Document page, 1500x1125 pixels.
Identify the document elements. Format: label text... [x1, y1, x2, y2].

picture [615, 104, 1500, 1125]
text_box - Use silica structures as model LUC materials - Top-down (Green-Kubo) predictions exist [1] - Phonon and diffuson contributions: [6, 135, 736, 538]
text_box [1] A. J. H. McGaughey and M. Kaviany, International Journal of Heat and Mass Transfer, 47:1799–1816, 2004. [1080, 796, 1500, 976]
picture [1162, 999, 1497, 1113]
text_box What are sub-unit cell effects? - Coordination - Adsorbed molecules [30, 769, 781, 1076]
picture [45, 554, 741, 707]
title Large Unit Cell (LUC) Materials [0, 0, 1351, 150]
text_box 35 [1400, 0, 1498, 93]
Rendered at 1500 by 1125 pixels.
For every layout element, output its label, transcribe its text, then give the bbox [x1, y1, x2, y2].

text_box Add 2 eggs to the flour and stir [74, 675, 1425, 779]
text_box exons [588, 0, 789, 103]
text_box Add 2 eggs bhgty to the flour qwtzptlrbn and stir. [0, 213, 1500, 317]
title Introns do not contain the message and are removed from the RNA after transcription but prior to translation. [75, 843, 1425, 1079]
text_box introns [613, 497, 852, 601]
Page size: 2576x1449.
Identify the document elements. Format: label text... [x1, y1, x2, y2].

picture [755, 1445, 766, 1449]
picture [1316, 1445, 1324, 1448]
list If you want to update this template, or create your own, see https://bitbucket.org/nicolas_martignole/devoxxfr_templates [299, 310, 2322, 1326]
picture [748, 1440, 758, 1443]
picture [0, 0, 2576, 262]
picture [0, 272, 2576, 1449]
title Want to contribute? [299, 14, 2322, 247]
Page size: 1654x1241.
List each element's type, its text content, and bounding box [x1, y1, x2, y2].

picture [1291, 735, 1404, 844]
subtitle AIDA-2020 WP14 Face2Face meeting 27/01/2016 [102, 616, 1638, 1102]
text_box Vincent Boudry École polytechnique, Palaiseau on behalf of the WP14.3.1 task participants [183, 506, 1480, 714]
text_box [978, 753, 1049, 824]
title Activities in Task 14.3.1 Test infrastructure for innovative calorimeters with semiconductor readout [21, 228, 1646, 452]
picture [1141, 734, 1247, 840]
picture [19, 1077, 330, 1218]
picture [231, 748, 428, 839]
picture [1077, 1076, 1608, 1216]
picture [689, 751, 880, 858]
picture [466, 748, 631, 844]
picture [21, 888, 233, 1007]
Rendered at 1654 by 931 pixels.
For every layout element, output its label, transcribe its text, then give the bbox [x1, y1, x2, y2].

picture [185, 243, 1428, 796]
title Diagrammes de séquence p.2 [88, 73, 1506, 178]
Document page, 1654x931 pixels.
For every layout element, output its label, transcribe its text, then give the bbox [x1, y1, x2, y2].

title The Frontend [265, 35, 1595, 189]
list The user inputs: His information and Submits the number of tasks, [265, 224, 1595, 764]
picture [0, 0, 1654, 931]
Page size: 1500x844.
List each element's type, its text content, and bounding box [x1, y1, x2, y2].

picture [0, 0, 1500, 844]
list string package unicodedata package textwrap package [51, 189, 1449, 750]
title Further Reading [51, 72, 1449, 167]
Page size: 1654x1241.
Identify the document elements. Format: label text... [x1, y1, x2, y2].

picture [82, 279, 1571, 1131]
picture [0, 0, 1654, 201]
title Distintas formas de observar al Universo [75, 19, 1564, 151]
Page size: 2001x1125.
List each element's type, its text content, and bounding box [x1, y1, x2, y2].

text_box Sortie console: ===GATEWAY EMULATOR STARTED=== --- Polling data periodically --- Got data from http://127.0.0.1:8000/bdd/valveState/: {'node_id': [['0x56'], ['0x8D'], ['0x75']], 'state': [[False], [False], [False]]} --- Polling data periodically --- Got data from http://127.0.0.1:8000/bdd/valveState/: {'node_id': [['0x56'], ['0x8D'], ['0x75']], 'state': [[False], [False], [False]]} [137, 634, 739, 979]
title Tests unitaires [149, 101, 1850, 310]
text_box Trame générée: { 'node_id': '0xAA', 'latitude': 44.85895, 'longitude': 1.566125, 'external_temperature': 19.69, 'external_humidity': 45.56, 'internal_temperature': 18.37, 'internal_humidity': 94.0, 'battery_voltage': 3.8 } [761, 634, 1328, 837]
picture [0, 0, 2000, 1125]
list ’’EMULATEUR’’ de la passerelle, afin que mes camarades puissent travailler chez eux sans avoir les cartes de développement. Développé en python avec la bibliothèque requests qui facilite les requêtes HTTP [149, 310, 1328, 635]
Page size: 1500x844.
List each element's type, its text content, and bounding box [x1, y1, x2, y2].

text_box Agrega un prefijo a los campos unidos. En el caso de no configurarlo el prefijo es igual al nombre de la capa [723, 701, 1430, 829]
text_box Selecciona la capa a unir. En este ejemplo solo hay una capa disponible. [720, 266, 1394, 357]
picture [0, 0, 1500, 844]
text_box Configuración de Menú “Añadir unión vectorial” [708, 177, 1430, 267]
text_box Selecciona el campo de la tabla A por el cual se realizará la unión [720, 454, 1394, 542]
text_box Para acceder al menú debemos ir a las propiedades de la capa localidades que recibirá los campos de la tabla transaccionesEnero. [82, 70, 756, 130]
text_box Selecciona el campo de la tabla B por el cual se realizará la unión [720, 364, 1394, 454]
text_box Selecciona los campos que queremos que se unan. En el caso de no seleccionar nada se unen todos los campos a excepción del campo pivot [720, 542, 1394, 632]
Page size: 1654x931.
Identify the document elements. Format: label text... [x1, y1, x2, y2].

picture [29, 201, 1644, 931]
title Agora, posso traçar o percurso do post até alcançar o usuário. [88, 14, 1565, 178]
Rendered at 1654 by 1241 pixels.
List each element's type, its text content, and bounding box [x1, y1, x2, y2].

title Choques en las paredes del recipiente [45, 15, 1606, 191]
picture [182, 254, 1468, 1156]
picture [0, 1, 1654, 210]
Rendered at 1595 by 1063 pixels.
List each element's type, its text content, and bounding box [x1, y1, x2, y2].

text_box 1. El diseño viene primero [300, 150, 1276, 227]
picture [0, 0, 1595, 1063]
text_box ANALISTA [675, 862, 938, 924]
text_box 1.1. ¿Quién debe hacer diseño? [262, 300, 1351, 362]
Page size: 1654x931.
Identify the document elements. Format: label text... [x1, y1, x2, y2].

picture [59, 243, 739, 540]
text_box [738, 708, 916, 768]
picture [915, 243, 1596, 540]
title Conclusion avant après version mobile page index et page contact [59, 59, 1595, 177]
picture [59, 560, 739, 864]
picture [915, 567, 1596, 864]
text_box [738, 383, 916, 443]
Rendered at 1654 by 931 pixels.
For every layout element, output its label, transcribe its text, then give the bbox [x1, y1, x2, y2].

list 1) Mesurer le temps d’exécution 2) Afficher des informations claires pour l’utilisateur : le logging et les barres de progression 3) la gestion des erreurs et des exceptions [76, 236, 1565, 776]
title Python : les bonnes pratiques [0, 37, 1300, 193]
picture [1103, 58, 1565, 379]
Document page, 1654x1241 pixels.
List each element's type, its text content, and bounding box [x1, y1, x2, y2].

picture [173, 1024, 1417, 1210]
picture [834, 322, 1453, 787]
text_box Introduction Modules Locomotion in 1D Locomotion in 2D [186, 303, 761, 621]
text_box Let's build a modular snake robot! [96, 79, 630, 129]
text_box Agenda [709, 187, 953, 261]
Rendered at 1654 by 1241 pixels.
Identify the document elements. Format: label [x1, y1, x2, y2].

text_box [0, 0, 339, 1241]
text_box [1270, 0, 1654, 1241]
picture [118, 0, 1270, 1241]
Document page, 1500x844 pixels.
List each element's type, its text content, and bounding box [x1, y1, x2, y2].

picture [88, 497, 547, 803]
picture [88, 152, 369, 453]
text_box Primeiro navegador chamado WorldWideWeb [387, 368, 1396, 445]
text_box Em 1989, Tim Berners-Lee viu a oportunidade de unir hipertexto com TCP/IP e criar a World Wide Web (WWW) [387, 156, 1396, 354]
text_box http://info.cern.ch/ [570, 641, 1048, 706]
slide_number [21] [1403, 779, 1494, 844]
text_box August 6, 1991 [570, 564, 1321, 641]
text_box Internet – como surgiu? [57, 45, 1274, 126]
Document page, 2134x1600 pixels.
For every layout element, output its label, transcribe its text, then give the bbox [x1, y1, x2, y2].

——

Work to be completed
Render the rows above as a JSON list of strings, one string per line and no blank lines, for only the part that opens with the line containing "Document page, 1654x1241 pixels." and closes with the line containing "picture [834, 322, 1453, 787]".

Response to this exercise
[
  "Document page, 1654x1241 pixels.",
  "List each element's type, its text content, and bounding box [x1, y1, x2, y2].",
  "picture [173, 1024, 1417, 1210]",
  "picture [834, 322, 1453, 787]"
]